The Tigers (1-2) struggled from the field in a 63-55 loss at UCF on Monday, shooting just 32.3 percent overall and hitting just 7 of 34 3-point attempts (20.6 percent). The problem even carried over to the free-throw line, where they missed 14 of 22 attempts.
The poor shooting wasted a solid defensive effort by the Tigers, who held the Knights to just 36.8 percent from the field and forced them into 19 turnovers.
"Defensively I thought our kids played hard. I thought we had a good game plan," Auburn coach Bruce Pearl said. "To hold Central Florida down to 63 points, 37 percent shooting, turning them over 19 times, I thought we did a really good job there."
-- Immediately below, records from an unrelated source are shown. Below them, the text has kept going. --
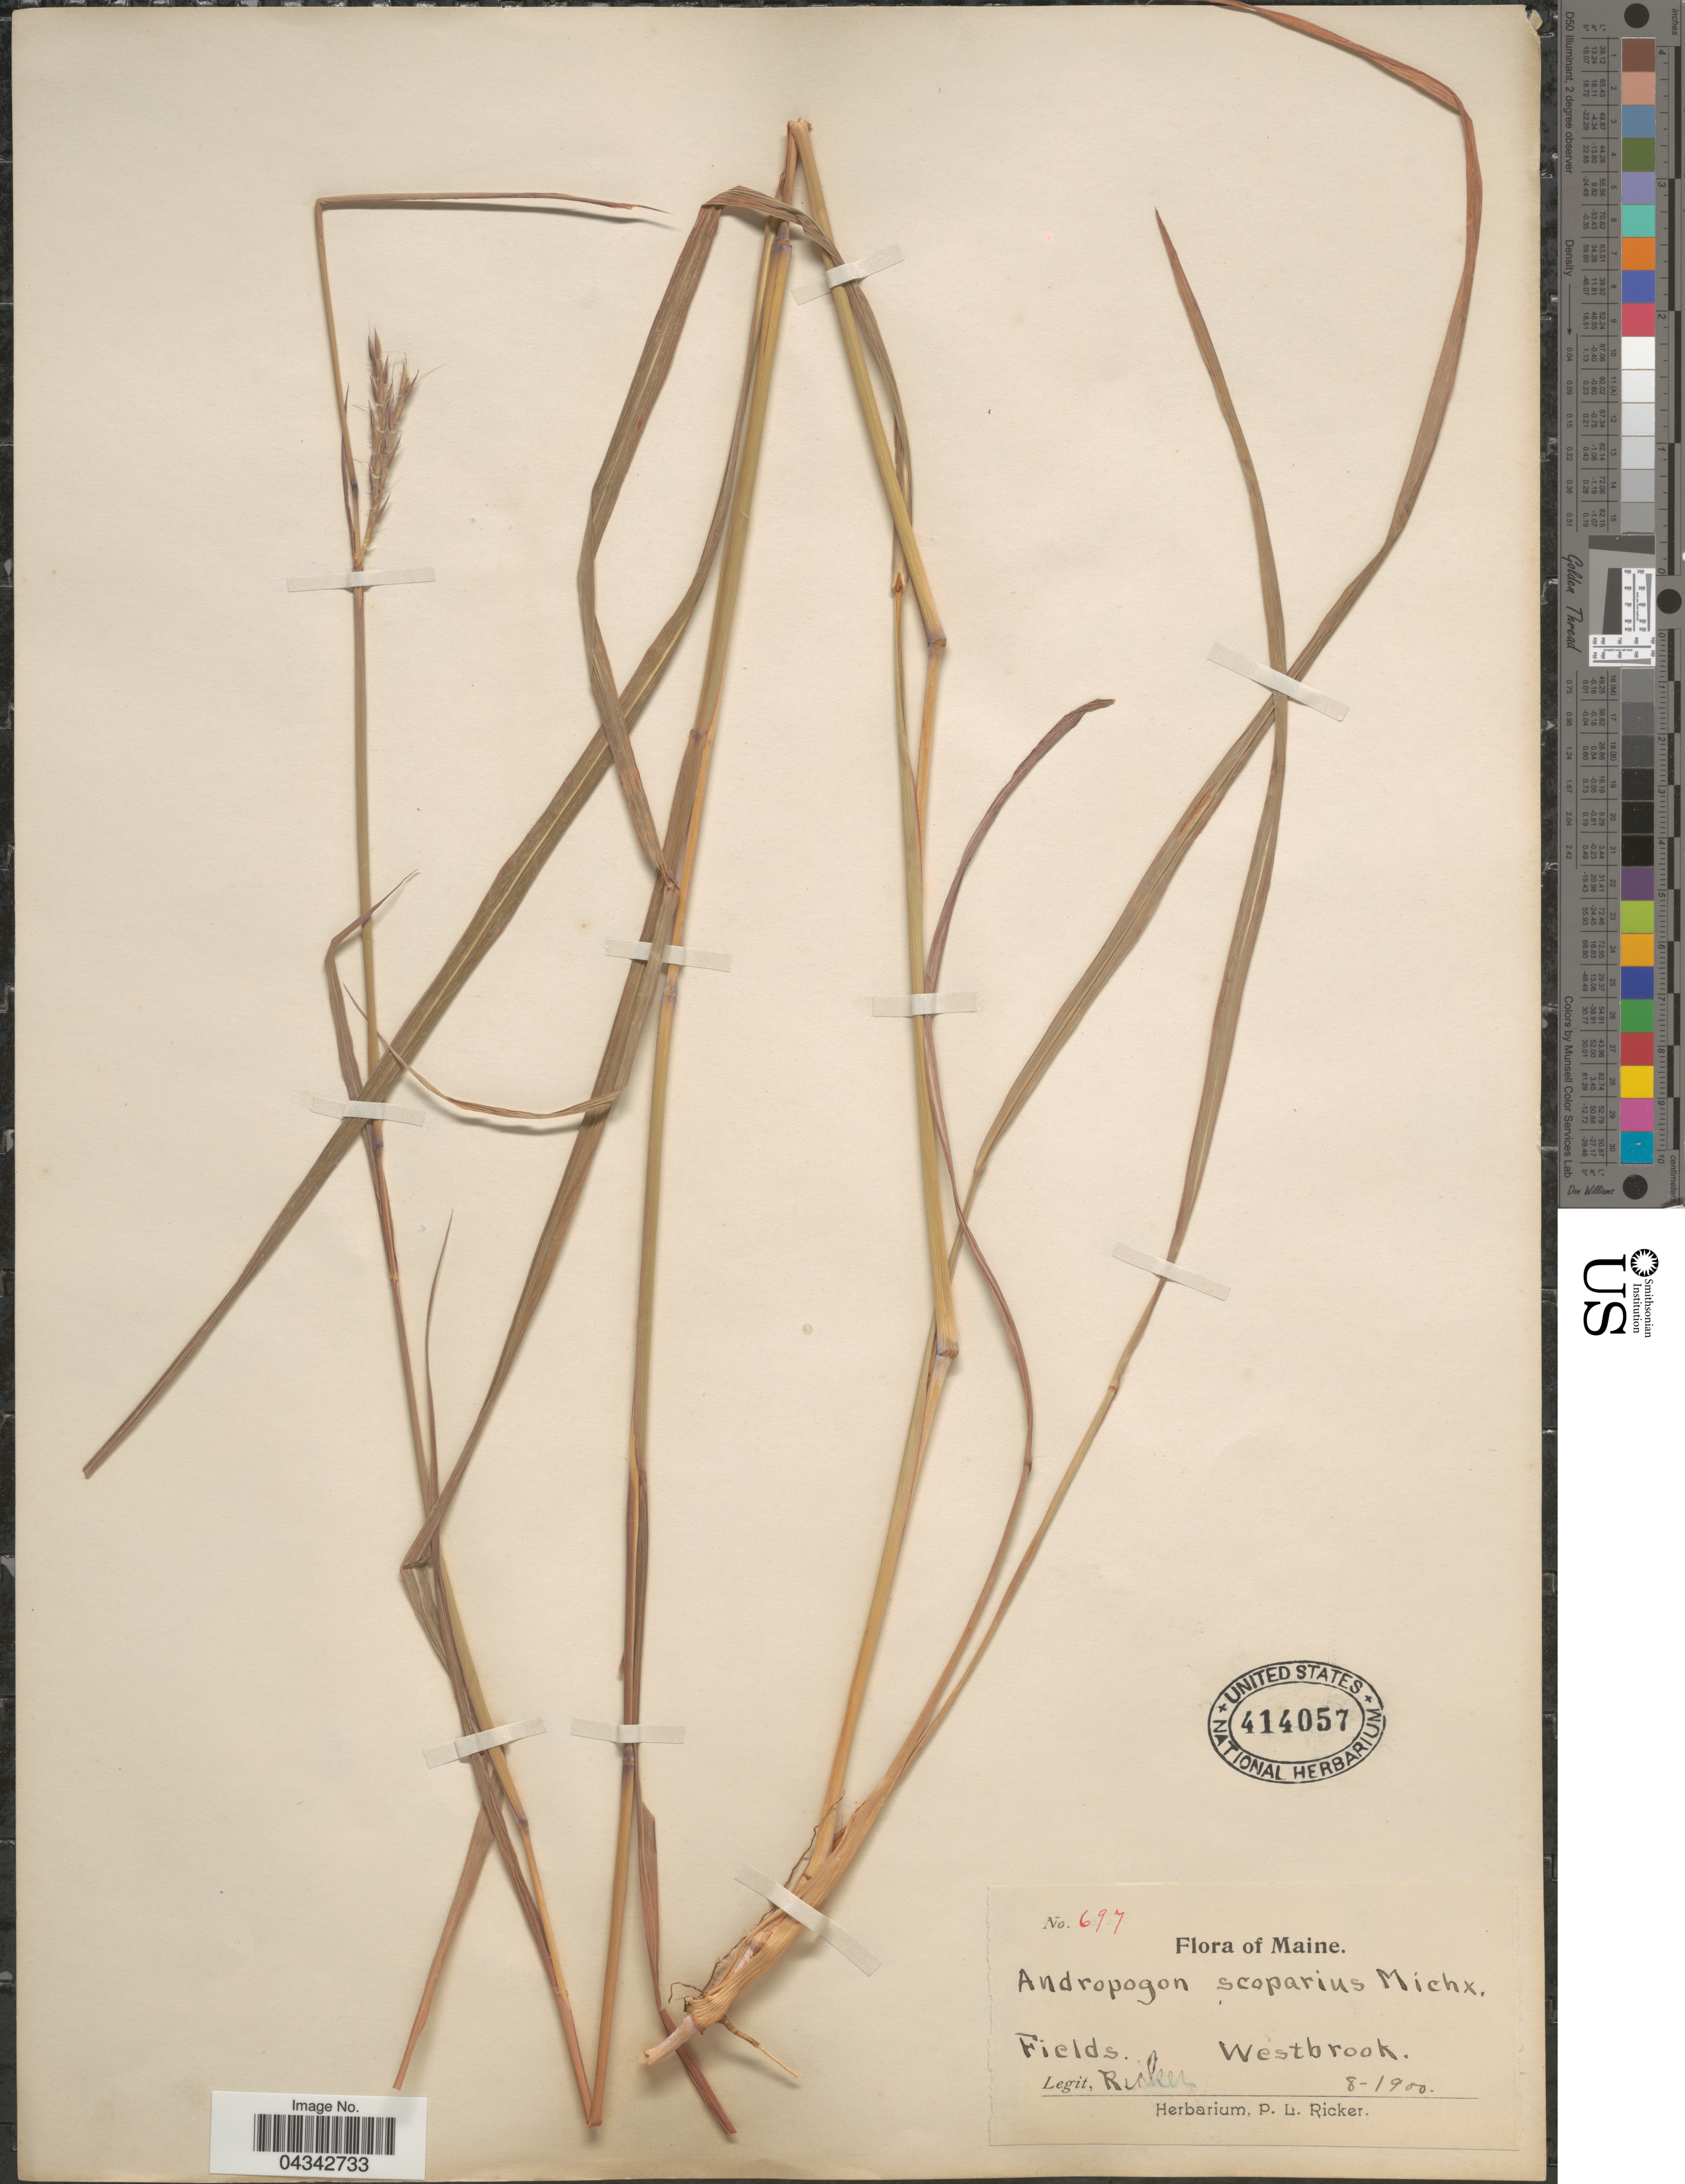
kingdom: Plantae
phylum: Tracheophyta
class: Liliopsida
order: Poales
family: Poaceae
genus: Andropogon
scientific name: Andropogon gerardii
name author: Vitman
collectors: P. Ricker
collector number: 697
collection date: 1900-08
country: United States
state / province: Maine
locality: Fields. Westbrook.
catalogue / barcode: US 414057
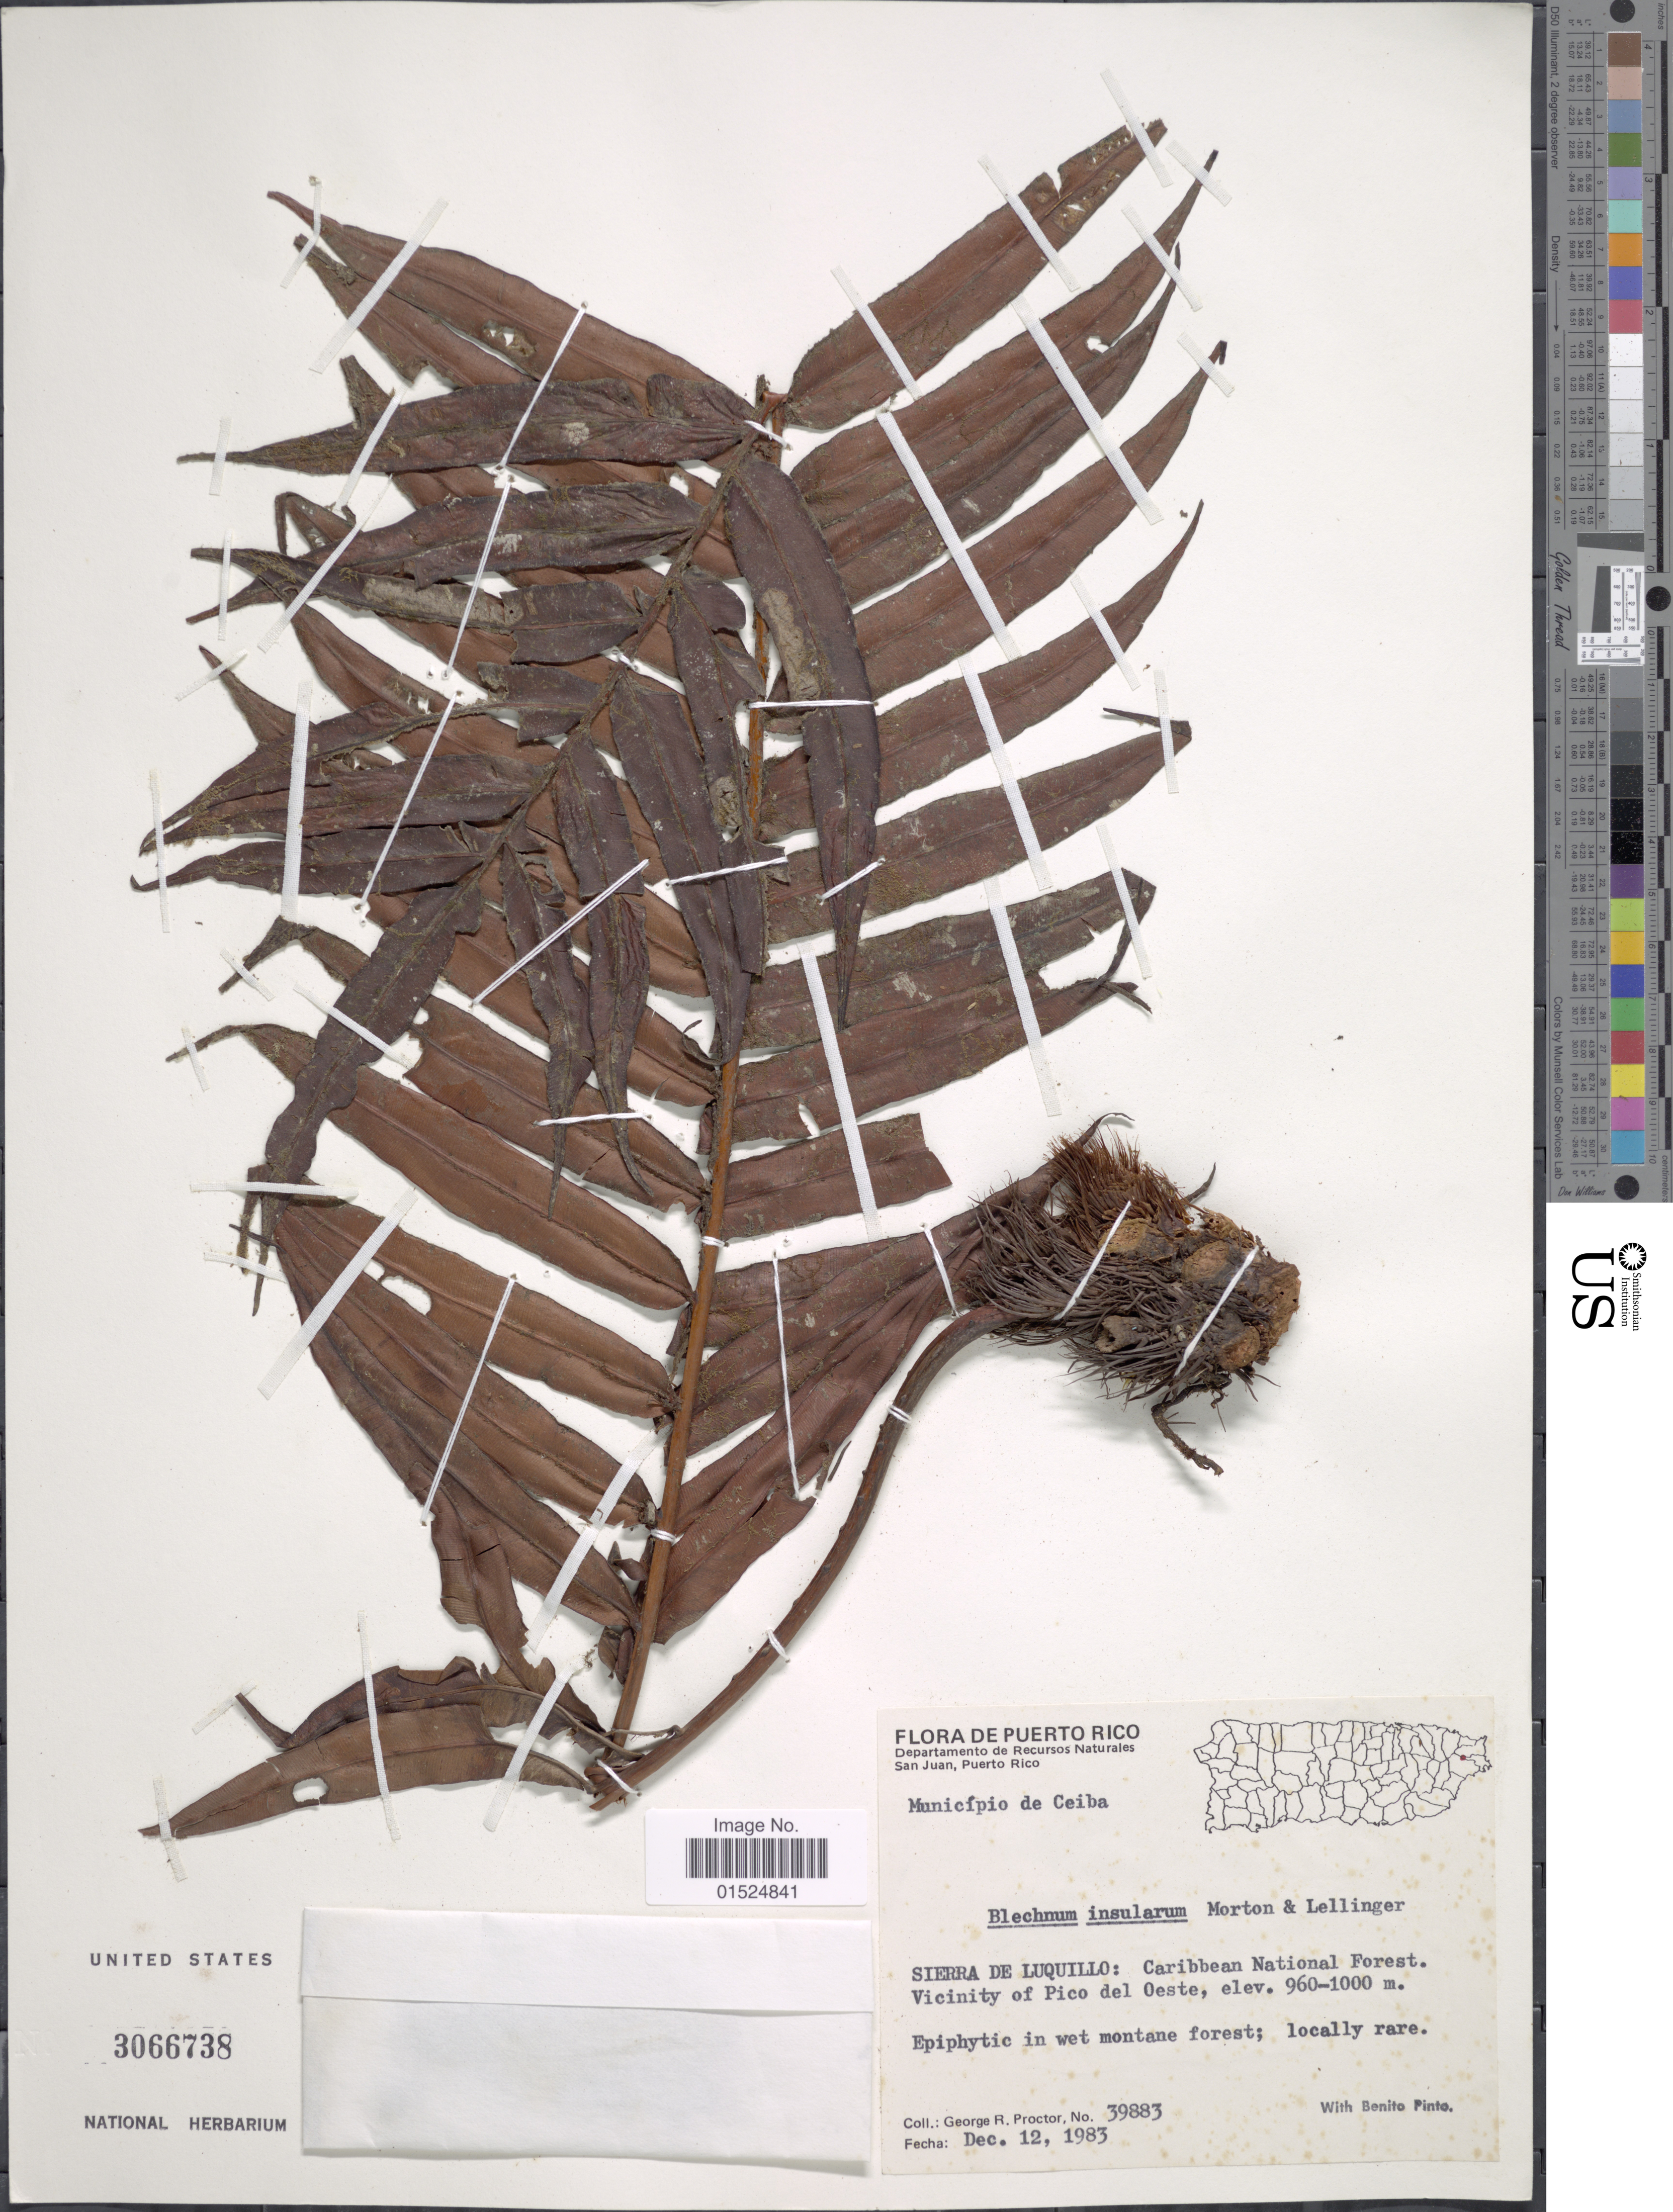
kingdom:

The Tigers hadn't burned up the nets in splitting two games in the opening Fort Myers (Fla.) Tip-off, shooting 40.2 percent overall in a win over Saint Joseph's and loss to top-ranked Gonzaga. But it was nothing like their frustrations at Orlando, where they started the game missing their first dozen 3-point attempts.
"It was just one of those days," said junior guard Jamal Johnson, who scored a game-high 18 points. "We couldn't buy a bucket. We couldn't make free throws. We couldn't make layups. It just happens sometimes."
South Alabama, which lost to the Tigers by one point last year, is coming off an 86-47 victory over Emmanuel (Ga.). The Jaguars (3-1) opened their season with wins over Florida Atlantic and Mobile before losing to Jacksonville State.
The Jaguars were 11 of 26 from 3-point range in their win over Emmanuel. Now they are going on the road for the first time.
"Obviously, this is a huge one for our fan base and our program to go to Auburn and play," Jaguars coach Richie Riley said. "Bruce Pearl is not only one of the best college basketball coaches right now, but he goes down as one of the best program builders of all time. What he has done at every stop that he has been at is things you couldn't believe."
Pearl is looking forward to getting home.
"Maybe we'll play better at home just from the familiarity of it," he said.